**REQUIREMENT:** Continue the passage on witness anonymity provisions below from the point where it stops.

**EXTRACT PROVIDED:**
--- BEGIN ---
We shall now refer to a few decisions from other countries in this context which deal with the procedural aspects.

In R v. David, Johnson and Rowe: 1993(1) WLR 613, it was held that the non-disclosure can be permitted in ex parte proceedings.

In Jarvie & Another v. The Magistrate's Court of Victoria at Brumwick and Others: (1995)1 V.R. 84 (Victoria, Australia), the Court held that the trial Courts order was applicable at the stage of committal as well as the trial.

In New Zealand in R v. Hines: (1997)15 CRNZ 158, the majority, as already stated, felt that if witness anonymity was to be given, it was a matter for legislation. But, Gault and Thomas JJ dissented and held that there was no need for legislation and that the Court could grant anonymity under inherent powers. They, however, stated that the Court must grant anonymity except where the witness's credibility was 'reasonably in issue'. They felt that the witness's fear must be real and justified and that the accused is not to be easily deprived of a fair trial. The need for granting anonymity must be decided in a 'voir dire' proceeding.

We have already stated that the New Zealand Parliament enacted sections 13B to 13J under the Evidence (Witness Anonymity) Amendment Act, 1997. This Act provided for a preliminary or rather voir dire proceeding for dealing with the issue. These provisions, in our view, contain a fair balancing of rights of witnesses and victims on the one hand and the rights of the accused on the other, and can be a model on the basis of which we can suggest changes to suit our conditions.

The New Zealand provisions provided for an anonymity order to be passed at the pre-trial stage (sec 13B), and at the stage of trial (sec 13(C). We shall first refer to these provisions before we suggest the modifications.

(1) Section 13B, which related to the pre-trial anonymity stated in sub section (2) as follows:

"Sec 13B(1): ...........................
--- END ---
**SOURCE MATERIAL:**
--- BEGIN ---
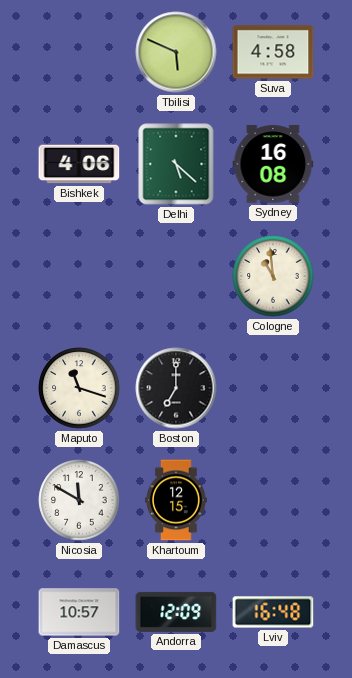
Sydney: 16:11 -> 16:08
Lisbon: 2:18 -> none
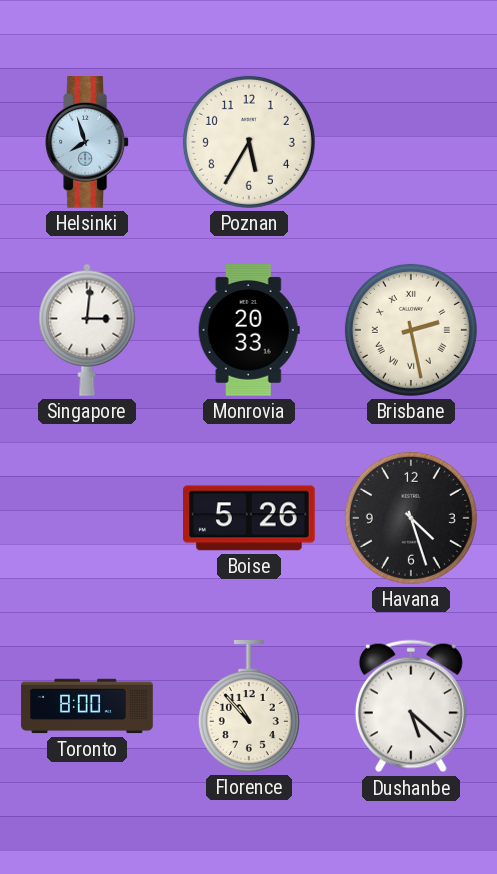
--- END ---
**EXERCISE RESPONSE:**
(2) At any time after the person is charged, the prosecutor or defendant may apply to a Judge for an order

(a) Excusing the applicant from disclosing to the other party prior to the preliminary hearing the name, address and occupation of any witness (except with the leave of the Judge), any other particulars likely to lead to the witness's identification; and

(b) Excusing the witness from stating at the preliminary hearing his or her name, address and occupation and (except with leave of the Judge) any other particulars likely to lead to the witness's identification.

Further, at the pre-trial stage, section 13B(3) states that the hearing must be in chambers and the Court must hear both sides and the identity shall, of course, be disclosed to the Judge. Section 13B(3) states as follows:

"Section 13B(3) The Judge must hear and determine the application in Chambers, and

(a) The Judge must give each party an opportunity to be heard on the application; and

(b) Neither the party supporting the application nor the witness need disclose any information that might disclose the witness's identity to any person (other than the Judge) before the application is dealt with.

(2) Section 13C, at the stage of trial, is on the same lines as section 13B and we need not again extract the provisions of section 13C.

Analysing the same, it is clear that in New Zealand, the procedure at the pre-trial stage, (i.e. after the accused is charged of the offence), required that an application for anonymity be filed by the prosecutor for granting anonymity prior to the preliminary hearing and also for exempting the witness from stating his identity at the preliminary hearing. The Judge has to hear the matter in chambers and give an opportunity to the applicant (prosecution) as well as to the accused. The prosecutor and the witness need disclose identity of witnesses only to the Judge and none others.

The section as it is drafted there applies even to an application for anonymity of a defence witness. If the prosecution files an application for grant of anonymity in respect of a witness at the pre-trial stage, it is obvious that before the application is taken up for hearing in chambers, the witness's identity must not be disclosed to the accused. Otherwise, the very purpose of the application is lost. Once the Judge deals with the application of the prosecution in chambers as above stated, he has to pass an order under sec B(4) if the Judge believes that there are 'reasonable' grounds that

"(a) the safety of the witness or of any other person is likely to be endangered or there is likely to be serious damage to property, if the witness's identity is disclosed prior to trial; and

(b) withholding the witness's identity until the trial would not be contrary to the interests of justice."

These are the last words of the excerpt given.